#### Source data
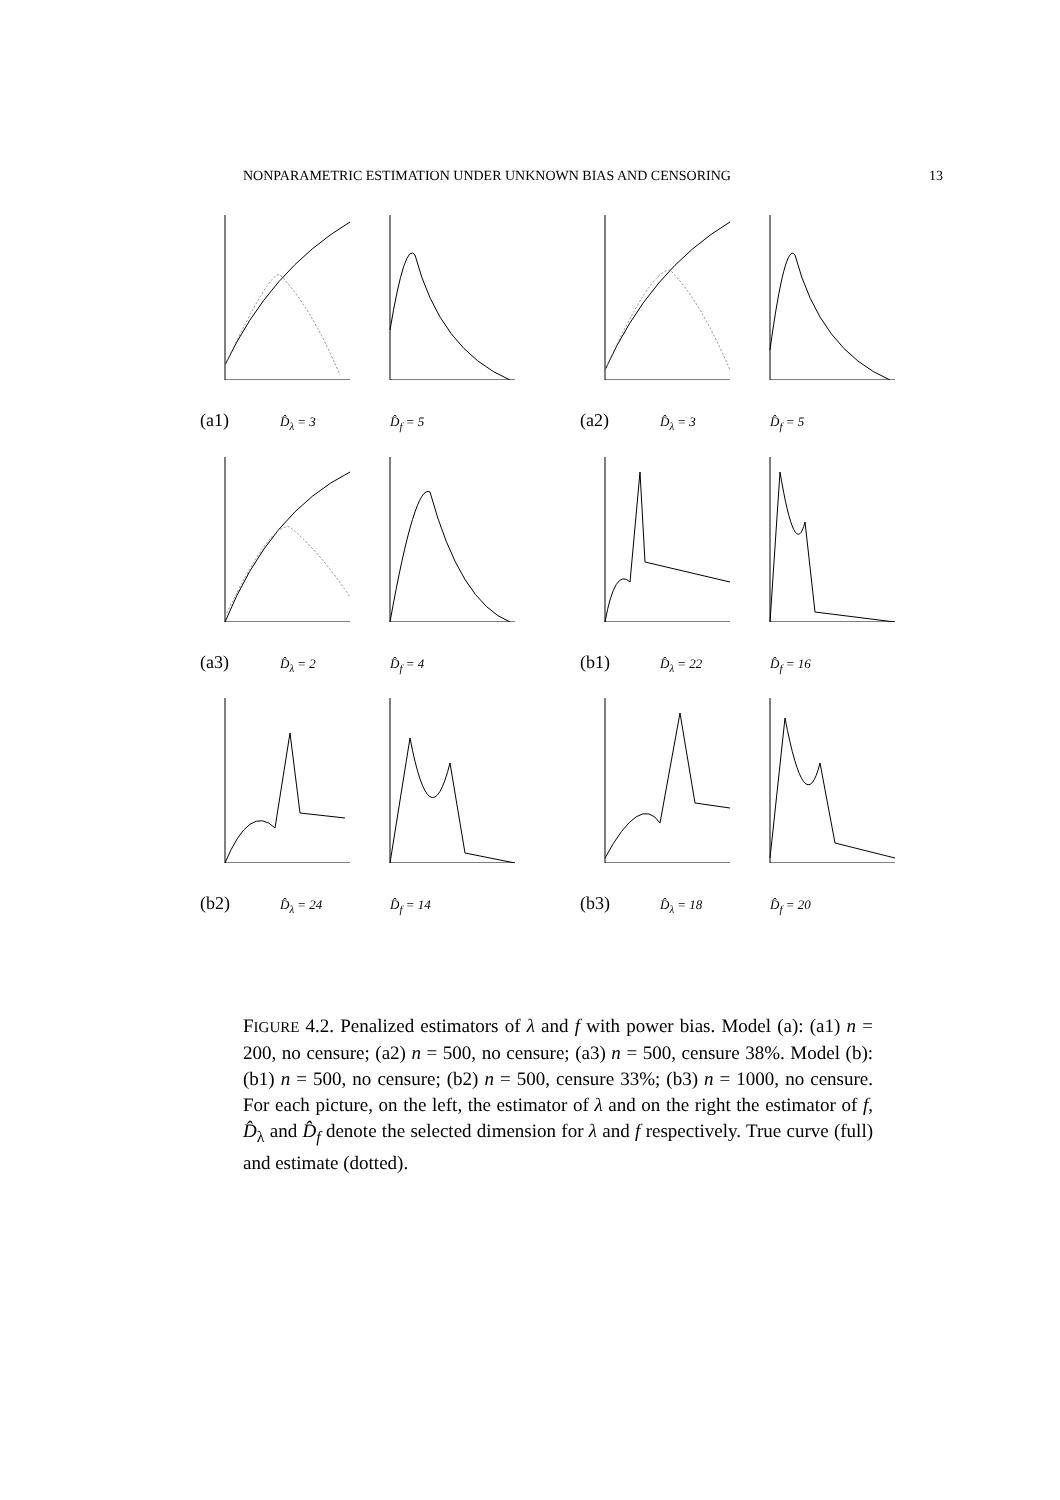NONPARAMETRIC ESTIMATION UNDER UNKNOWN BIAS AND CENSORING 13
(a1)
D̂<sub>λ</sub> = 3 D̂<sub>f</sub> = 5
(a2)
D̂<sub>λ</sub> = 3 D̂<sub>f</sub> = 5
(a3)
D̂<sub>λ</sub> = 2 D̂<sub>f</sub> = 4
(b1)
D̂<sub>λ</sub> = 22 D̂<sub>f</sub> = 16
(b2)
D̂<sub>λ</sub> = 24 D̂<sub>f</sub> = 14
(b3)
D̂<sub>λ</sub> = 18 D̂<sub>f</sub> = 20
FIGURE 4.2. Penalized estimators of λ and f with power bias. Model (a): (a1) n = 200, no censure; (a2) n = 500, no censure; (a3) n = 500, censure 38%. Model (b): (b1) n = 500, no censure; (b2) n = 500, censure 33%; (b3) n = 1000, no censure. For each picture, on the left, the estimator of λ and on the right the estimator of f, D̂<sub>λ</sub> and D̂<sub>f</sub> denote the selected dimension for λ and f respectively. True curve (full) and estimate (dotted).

#### Task goal
Each line above should be printed again exactly, though the pictures should not be.

#### Written answer
NONPARAMETRIC ESTIMATION UNDER UNKNOWN BIAS AND CENSORING 13
(a1)
D̂<sub>λ</sub> = 3 D̂<sub>f</sub> = 5
(a2)
D̂<sub>λ</sub> = 3 D̂<sub>f</sub> = 5
(a3)
D̂<sub>λ</sub> = 2 D̂<sub>f</sub> = 4
(b1)
D̂<sub>λ</sub> = 22 D̂<sub>f</sub> = 16
(b2)
D̂<sub>λ</sub> = 24 D̂<sub>f</sub> = 14
(b3)
D̂<sub>λ</sub> = 18 D̂<sub>f</sub> = 20
FIGURE 4.2. Penalized estimators of λ and f with power bias. Model (a): (a1) n = 200, no censure; (a2) n = 500, no censure; (a3) n = 500, censure 38%. Model (b): (b1) n = 500, no censure; (b2) n = 500, censure 33%; (b3) n = 1000, no censure. For each picture, on the left, the estimator of λ and on the right the estimator of f, D̂<sub>λ</sub> and D̂<sub>f</sub> denote the selected dimension for λ and f respectively. True curve (full) and estimate (dotted).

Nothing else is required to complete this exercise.